Three common causes: (1) Model version mismatch – your SD checkpoint is 1.5 but your ControlNet model is for SDXL. Check the filenames. (2) Enable checkbox is unchecked. (3) Control Weight is set to 0. Also, make sure you actually selected a model in the Model dropdown – “None” is an option and it does nothing.
Can I use ControlNet with SDXL models?
Yes, but you need SDXL-specific ControlNet models. SD 1.5 ControlNet models don’t work with SDXL checkpoints. As of early 2025, SDXL ControlNet models are mostly community-made (available on Civitai). Stability AI released official SD 3.5 Large ControlNets in January 2025 (Canny, Depth, Blur), free for commercial use under $1M revenue per the Community License.
What’s the difference between Control Weight and Control Mode?

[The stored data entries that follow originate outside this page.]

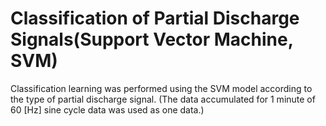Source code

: # Classification of Partial Discharge Signals(Support Vector Machine, SVM)
Classification learning was performed using the SVM model according to the type of partial discharge signal. (The data accumulated for 1 minute of 60 [Hz] sine cycle data was used as one data.)
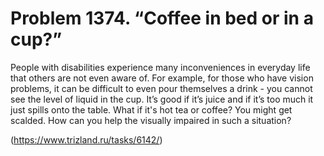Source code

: # Problem 1374. “Coffee in bed or in a cup?”

People with disabilities experience many inconveniences in everyday life that others are not even aware of. For example, for those who have vision problems, it can be difficult to even pour themselves a drink - you cannot see the level of liquid in the cup. It’s good if it’s juice and if it’s too much it just spills onto the table. What if it's hot tea or coffee? You might get scalded. How can you help the visually impaired in such a situation?

(https://www.trizland.ru/tasks/6142/)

Control Weight (0 to 2) is how strongly the control map influences the image – higher = more control. Control Mode changes HOW that influence applies. “Balanced” applies ControlNet normally. “My prompt is more important” weakens ControlNet slightly in favor of text. “ControlNet is more important” multiplies ControlNet influence by your CFG scale – so if CFG is 7, ControlNet becomes 7x stronger on top of the weight you set. This is non-linear and can overpower your prompt fast. Stick to Balanced unless you’re intentionally experimenting, then adjust weight first before touching Control Mode.